Like churches in the American South that led the way in civil rights movements, millenarian or apocalyptic churches became popular as a form of resistance to colonial rule. Mission churches usually divorced Christianity from African culture and denied Africans the right to pastor or preach. As one African said, “To conform to all the missionary teachings forced one to become unAfrican. To be a Christian…[in the mission churches] meant that you always had to be apologizing for being an African” (David Sandgren, p. 184).

Millenarian churches, like other African Independent Churches, offered African leadership, pride in African culture, and support and encouragement to resist the colonial powers. Yet it offered all of this within the context of the new religion many Africans had embraced.

Colonial officials soon began to fear the leaders of these groups, as well as the way members of these churches encouraged each other to resist the law.

For example, Kenon Kamwana, who formed the Watchtower or Apostolic Church in 1909, urged his followers to refuse to pay taxes. We must not be afraid to break the law, he told them, because as children of God, we are not subject to the law of the colonial rulers.

The Rev. John Chilembwe was caught and killed after he organized a violent rebellion in 1915. Hundreds of his followers attacked and killed several white settler farmers in Malawi. For ten years after his ordainment, he had tried to work within the colonial framework, but finally, he proclaimed that colonialism made a mockery of Christianity. In particular, he condemned how Africans workers were treated by white settlers and the way Europeans conscripted Africans into service for WWI. Though Chilembwe died in 1915, his uprising and death predicted how churches and individual African Christians would become involved in liberation struggles around Africa in the 1950’s, 1960’s, and 1970’s, risking death and imprisonment in their willingness to disobey unjust and cruel treatment.

■ PROVIDED ENTRIES:

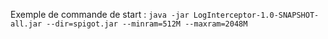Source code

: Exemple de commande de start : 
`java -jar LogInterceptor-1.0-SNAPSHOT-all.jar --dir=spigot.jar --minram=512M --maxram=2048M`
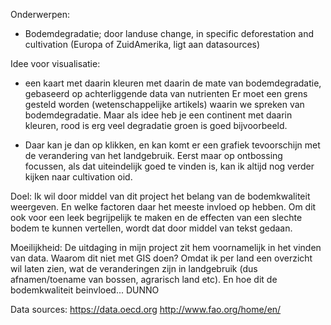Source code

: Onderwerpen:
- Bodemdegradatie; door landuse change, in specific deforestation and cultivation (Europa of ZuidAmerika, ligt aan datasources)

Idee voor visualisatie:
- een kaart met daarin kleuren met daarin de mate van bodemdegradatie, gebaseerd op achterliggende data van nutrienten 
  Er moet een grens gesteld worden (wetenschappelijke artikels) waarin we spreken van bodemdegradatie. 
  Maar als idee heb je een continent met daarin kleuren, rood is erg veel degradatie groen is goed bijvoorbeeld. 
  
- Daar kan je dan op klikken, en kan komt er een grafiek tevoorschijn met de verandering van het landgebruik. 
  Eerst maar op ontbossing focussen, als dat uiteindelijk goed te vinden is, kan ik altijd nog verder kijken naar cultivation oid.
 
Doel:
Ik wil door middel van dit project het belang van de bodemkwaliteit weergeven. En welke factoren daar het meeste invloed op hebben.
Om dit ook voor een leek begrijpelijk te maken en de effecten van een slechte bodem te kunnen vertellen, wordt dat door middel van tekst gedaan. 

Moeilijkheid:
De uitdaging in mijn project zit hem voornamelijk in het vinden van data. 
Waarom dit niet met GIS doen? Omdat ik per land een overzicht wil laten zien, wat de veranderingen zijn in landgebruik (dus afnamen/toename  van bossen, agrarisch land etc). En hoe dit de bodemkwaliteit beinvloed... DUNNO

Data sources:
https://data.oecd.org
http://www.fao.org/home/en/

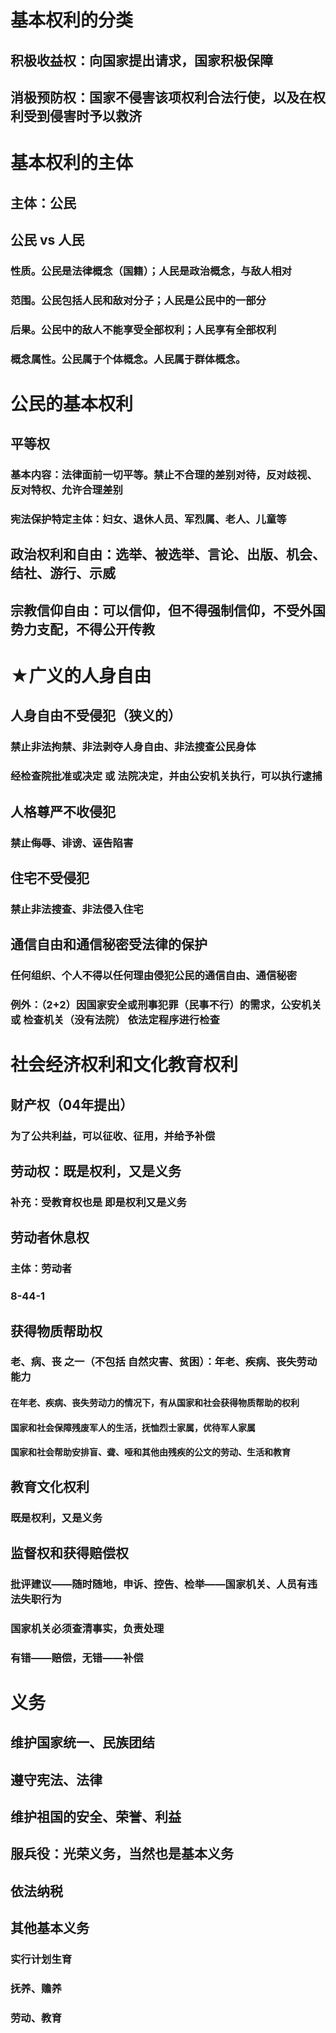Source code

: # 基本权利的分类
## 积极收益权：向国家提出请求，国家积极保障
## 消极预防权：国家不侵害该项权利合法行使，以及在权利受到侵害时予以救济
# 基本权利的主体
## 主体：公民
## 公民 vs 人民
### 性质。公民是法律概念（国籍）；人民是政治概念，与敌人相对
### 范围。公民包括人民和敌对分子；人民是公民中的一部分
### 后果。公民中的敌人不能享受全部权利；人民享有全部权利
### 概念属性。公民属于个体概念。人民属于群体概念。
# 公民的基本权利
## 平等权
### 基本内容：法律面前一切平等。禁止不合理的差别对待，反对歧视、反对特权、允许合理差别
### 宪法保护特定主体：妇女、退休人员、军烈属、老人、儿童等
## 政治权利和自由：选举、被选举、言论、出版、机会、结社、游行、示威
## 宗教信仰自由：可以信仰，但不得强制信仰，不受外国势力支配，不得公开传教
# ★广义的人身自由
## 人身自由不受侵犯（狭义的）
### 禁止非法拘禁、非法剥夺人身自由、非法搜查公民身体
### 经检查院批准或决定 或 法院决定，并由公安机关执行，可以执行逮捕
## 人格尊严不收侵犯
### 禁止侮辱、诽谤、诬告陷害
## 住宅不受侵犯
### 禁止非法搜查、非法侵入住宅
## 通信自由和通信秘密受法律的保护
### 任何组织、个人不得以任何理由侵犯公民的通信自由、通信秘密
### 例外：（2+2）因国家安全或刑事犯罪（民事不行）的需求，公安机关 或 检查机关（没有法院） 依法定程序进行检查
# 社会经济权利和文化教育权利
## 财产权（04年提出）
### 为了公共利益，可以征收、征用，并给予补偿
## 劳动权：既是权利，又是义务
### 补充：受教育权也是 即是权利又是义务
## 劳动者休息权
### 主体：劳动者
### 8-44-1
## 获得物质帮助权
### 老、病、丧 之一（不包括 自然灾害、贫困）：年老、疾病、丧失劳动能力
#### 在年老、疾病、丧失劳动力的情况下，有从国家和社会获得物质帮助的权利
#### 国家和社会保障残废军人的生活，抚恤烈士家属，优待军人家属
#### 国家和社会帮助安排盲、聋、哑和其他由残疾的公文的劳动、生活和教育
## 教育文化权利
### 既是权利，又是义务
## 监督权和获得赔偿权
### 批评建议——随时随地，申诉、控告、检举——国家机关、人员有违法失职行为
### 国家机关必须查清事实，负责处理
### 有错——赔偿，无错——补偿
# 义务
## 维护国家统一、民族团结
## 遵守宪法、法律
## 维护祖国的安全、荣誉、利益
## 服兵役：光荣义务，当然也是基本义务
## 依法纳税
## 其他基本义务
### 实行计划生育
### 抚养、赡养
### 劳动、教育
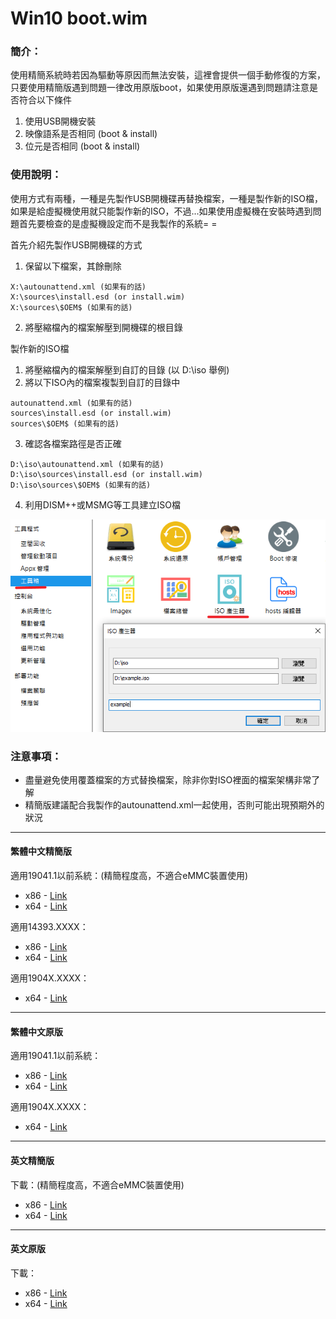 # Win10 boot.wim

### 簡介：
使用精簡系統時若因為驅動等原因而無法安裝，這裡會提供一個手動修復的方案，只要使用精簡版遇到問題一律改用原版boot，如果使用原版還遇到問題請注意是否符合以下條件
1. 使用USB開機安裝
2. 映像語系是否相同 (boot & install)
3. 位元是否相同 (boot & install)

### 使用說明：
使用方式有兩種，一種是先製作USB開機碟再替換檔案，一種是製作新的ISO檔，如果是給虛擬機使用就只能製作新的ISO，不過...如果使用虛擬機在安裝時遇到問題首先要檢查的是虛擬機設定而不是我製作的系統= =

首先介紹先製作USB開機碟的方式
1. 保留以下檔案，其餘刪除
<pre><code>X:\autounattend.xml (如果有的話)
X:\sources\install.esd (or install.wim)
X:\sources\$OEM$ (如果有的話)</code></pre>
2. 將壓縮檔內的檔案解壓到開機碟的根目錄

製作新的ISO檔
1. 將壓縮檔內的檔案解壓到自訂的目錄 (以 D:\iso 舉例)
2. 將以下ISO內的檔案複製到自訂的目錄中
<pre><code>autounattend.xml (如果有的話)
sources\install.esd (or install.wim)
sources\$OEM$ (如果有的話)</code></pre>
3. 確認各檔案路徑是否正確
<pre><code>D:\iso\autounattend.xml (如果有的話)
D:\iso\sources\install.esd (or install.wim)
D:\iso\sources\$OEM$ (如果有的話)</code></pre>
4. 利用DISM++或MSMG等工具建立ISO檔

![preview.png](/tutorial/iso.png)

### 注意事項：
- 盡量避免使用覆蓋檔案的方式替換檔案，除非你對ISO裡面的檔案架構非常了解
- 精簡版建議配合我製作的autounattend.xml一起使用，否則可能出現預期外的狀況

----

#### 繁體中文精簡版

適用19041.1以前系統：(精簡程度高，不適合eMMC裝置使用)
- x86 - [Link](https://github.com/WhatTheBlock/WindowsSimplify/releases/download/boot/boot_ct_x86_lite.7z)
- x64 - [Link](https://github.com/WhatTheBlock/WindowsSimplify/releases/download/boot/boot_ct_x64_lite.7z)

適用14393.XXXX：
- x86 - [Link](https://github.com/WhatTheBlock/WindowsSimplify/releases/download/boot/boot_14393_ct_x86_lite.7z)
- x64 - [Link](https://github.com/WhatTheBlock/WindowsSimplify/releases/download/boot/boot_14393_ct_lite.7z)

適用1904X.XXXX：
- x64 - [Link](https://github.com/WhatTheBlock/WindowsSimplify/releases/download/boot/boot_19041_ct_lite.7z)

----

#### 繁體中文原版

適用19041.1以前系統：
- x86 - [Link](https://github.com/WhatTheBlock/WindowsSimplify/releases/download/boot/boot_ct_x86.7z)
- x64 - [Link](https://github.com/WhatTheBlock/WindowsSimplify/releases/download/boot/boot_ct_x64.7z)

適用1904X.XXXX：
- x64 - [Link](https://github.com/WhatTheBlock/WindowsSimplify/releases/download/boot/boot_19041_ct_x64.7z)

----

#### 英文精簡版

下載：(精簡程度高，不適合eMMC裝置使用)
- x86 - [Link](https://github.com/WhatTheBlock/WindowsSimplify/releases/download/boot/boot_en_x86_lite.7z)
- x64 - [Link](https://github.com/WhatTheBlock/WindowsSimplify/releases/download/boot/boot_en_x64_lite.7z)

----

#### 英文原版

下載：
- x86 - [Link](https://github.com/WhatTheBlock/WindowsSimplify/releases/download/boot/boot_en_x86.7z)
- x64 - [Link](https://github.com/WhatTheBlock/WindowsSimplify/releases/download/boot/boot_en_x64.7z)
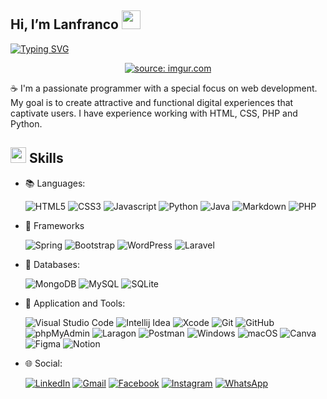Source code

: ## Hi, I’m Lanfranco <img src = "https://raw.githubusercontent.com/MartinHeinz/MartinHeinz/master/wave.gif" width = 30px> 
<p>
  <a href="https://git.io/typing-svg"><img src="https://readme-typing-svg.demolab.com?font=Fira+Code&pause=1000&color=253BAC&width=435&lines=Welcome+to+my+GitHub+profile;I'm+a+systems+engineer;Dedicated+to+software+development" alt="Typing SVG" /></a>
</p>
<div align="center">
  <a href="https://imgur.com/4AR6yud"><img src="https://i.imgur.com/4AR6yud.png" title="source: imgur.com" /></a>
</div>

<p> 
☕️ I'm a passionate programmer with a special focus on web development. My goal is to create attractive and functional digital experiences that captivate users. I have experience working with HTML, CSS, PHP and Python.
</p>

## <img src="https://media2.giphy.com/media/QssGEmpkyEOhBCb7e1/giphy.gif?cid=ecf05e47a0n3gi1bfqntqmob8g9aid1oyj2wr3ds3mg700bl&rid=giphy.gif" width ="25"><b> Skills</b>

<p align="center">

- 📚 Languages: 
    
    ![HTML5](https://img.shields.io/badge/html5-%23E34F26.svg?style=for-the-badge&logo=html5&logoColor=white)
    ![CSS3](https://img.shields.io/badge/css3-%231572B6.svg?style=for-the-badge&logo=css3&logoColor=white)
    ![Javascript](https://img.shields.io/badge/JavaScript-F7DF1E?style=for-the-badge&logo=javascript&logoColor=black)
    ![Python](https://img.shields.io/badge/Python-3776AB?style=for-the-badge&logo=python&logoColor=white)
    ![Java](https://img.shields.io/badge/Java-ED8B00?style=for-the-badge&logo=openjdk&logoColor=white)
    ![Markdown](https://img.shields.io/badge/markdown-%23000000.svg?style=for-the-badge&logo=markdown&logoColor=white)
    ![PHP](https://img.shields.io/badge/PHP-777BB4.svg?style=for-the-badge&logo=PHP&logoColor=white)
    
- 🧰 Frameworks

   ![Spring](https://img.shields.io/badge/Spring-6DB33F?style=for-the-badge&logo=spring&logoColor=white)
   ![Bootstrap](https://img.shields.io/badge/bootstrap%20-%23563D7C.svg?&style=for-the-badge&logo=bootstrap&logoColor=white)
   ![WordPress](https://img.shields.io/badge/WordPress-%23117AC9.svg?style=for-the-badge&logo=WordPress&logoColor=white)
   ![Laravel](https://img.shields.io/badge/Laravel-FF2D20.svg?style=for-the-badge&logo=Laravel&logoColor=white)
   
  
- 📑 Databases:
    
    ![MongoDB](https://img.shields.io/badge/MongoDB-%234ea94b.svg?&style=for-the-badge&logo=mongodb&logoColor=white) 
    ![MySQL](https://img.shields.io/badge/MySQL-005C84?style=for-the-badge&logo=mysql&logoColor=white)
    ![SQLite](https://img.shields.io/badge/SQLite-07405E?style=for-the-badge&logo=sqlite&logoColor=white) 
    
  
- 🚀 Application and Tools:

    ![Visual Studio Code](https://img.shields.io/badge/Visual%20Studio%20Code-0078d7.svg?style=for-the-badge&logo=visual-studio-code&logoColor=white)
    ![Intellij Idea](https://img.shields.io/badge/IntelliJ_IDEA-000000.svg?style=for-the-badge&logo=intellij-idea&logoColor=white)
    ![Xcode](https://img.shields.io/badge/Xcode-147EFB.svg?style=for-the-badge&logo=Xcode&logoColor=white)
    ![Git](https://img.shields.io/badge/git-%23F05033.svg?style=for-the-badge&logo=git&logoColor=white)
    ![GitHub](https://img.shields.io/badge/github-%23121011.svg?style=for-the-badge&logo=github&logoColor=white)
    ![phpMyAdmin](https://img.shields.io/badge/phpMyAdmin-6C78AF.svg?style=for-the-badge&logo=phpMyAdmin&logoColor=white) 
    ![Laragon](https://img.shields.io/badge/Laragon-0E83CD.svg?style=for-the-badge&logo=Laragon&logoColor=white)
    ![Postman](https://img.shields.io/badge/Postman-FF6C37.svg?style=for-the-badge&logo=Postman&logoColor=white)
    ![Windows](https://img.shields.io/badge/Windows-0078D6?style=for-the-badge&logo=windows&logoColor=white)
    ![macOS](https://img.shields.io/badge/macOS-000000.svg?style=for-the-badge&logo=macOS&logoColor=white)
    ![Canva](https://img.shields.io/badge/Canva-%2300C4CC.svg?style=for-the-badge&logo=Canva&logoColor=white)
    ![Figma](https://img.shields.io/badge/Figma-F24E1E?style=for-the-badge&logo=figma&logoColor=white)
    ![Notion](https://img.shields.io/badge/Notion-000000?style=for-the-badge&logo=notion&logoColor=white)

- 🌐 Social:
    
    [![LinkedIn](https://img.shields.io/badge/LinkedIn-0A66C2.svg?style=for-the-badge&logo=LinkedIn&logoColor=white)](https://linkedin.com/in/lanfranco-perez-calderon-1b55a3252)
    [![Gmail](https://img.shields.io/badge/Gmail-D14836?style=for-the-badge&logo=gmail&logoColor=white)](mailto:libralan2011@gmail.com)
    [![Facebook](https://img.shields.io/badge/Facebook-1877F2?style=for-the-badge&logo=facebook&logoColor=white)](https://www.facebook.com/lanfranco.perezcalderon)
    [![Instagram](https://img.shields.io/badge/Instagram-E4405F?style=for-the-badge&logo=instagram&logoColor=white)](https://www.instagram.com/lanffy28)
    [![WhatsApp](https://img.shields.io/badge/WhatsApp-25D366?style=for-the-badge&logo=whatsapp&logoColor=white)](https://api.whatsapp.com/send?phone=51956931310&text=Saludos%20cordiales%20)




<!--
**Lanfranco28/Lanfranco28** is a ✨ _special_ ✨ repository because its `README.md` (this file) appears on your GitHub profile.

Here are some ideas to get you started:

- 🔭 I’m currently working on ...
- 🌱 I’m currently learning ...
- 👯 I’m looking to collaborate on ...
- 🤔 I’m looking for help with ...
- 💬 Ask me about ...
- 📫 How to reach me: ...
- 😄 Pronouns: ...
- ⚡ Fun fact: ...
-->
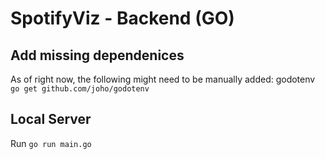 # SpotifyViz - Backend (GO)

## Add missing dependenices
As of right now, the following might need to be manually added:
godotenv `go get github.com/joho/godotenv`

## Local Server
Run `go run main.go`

■ QUESTIONS:
1. According to the passage, in what year did Kenon Kamwana form the Watchtower or Apostolic Church?
2. Please locate each line in the entries that holds the word "working" and copy those lines.
The entries are unrelated to the passage.

■ COMPLETED EXERCISE:
1. 1909

2.
☕️ I'm a passionate programmer with a special focus on web development. My goal is to create attractive and functional digital experiences that captivate users. I have experience working with HTML, CSS, PHP and Python.
- 🔭 I’m currently working on ...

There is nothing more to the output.